Policyholders will in effect be taking a gamble. Between 55 and 60 per cent of claims on critical illness insurance policies are for cancer. By ruling out all other conditions, Virgin Money can offer much cheaper premiums - in return, you limit the circumstances in which you can make a claim.

Still, the savings are substantial. Virgin Money would charge a 35-year-old male non-smoker about £23 a month for £100,000 of cover against cancer. Virgin says the same amount of standard critical illness cover from companies such as HSBC would cost about £50 a month.

The Big V has another innovation. With critical illness, it is not usually possible to claim until your disease has become very serious. Virgin is offering a staged pay-out - policyholders get 10 per cent of the lump sum on diagnosis, a further 15 per cent when the cancer reaches an intermediate stage, and the balance if it becomes advanced. Virgin says this offers policyholders help from the moment they become aware of illness.

So why are insurance analysts so sceptical? Kevin Carr, managing director of Lifesearch, says: "Virgin is only selling this cover direct, so independent financial advisers such as us can't sell it to customers - but even if we could, we wouldn't because we couldn't justify the advice." Carr is concerned that most people buying the Virgin policy would be better off with an income protection policy (see panel).

Jason King, managing director of independent adviser Life Policies Direct, applauds Virgin for innovation in a market that has struggled to win over people who would benefit from cover. But he adds: "There's no advice when you buy this cover, and many consumers will end up with something they don't really understand. Ultimately, in our judgement, this insurance is not good value for money."

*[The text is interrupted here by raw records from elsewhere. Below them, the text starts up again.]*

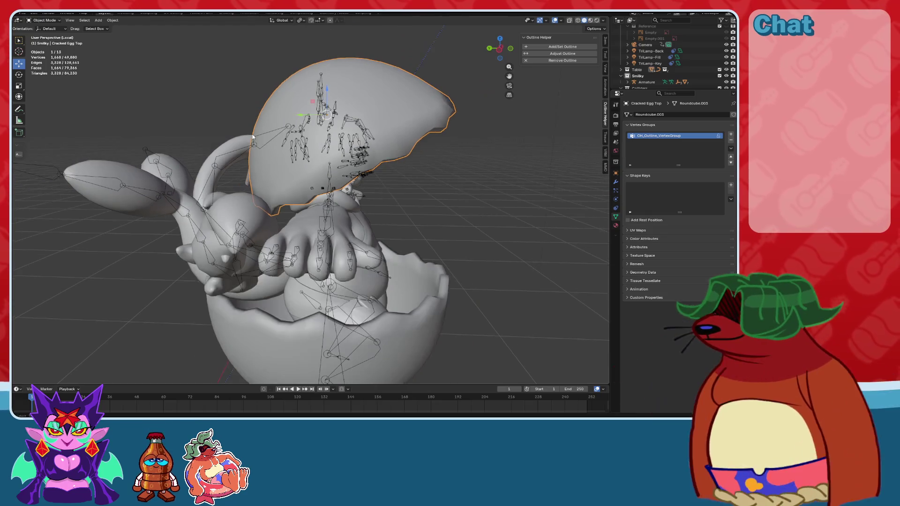
{"action": "left_click_drag", "start_coordinate": [304, 120], "coordinate": [279, 117]}
{"action": "mouse_move", "coordinate": [278, 117]}
{"action": "middle_mouse_down"}
{"action": "mouse_move", "coordinate": [248, 136]}
{"action": "mouse_move", "coordinate": [257, 148]}
{"action": "mouse_move", "coordinate": [237, 124]}
{"action": "middle_mouse_up"}
{"action": "left_click_drag", "start_coordinate": [237, 123], "coordinate": [249, 125]}
{"action": "mouse_move", "coordinate": [248, 125]}
{"action": "middle_mouse_down"}
{"action": "mouse_move", "coordinate": [237, 162]}
{"action": "mouse_move", "coordinate": [403, 169]}
{"action": "middle_mouse_up"}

King likes the concept of the staged pay-outs. But he says the severity of cancer required for an intermediate pay-out of 25 per cent of the lump sum from Virgin is equivalent to when critical illness insurers would make a full pay-out. "To get the full pay-out from Virgin, it seems to us that you would need to be diagnosed as pretty close to terminally ill," King says. "In which case you'd be better off with a life insurance policy - most pay out on diagnosis of a terminal condition, even before death."

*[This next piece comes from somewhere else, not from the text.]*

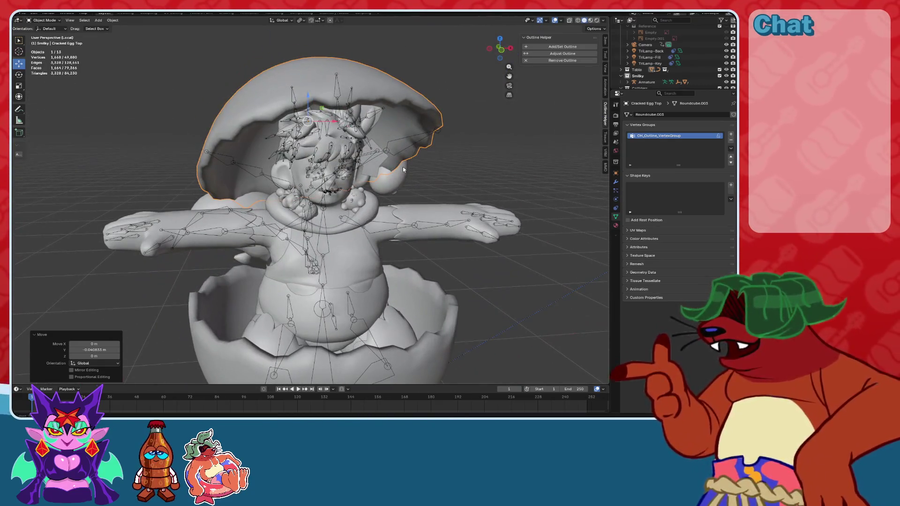
Select the character's armature and return it to Pose Mode.
{"action": "left_click", "coordinate": [254, 223]}
{"action": "left_click", "coordinate": [256, 218]}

Scott Mowbray, of Virgin Money, rejects these criticisms. "Our policy definitions are identical to the standard definitions laid down by the Association of British Insurers," he says. "There is no one-size-fits-all approach to protection and people need a portfolio of policies."

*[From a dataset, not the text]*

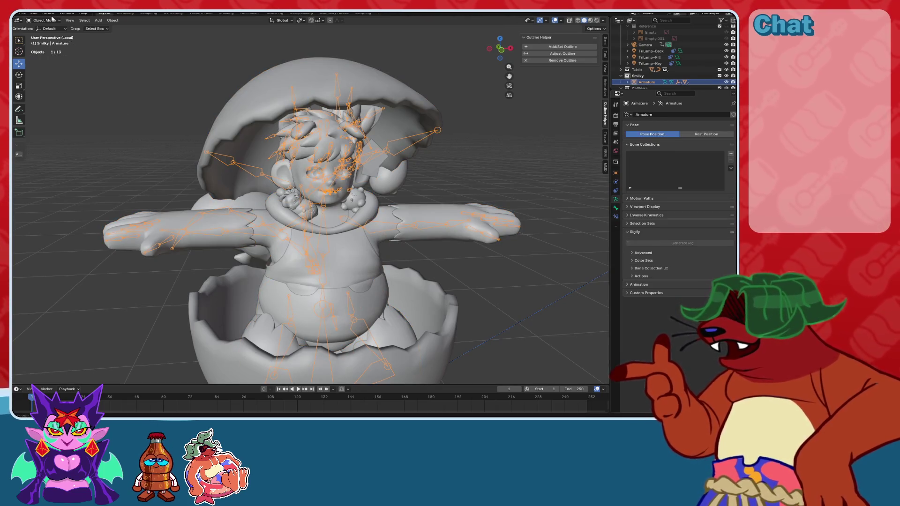
{"action": "left_click", "coordinate": [45, 41]}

He also argues that The Big V will get people focused on insurance. "People aren't buying critical illness insurance because it's too expensive - by focusing on the condition that represents 60 per cent of claims we can drive down the cost of cover."

Does your family have the right cover?

There are so many different types of insurance that it is difficult for people to know what their priorities should be with protection products such as life and health insurance. However, while people's individual needs differ - depending on whether they have families, for example, or what benefits they get from employers - most independent advisers believe in a pecking order for protection.

* At the top of the list comes income protection cover, which pays you a guaranteed monthly income if you can't work due to ill health. The cover will pay out for as long as you are off work, up to your retirement age, providing income to keep up with mortgage repayments and other crucial commitments.

* Life insurance is equally important - basic term assurance policies will pay out a guaranteed cash lump sum on your death, which could be used to pay off your mortgage, say, or invested to produce an income for your dependants.

* Only when you have covered these two basic needs should you consider secondary protection, such as critical illness insurance. This pays out a fixed lump sum of cash if you are diagnosed with a serious disease covered under the policy.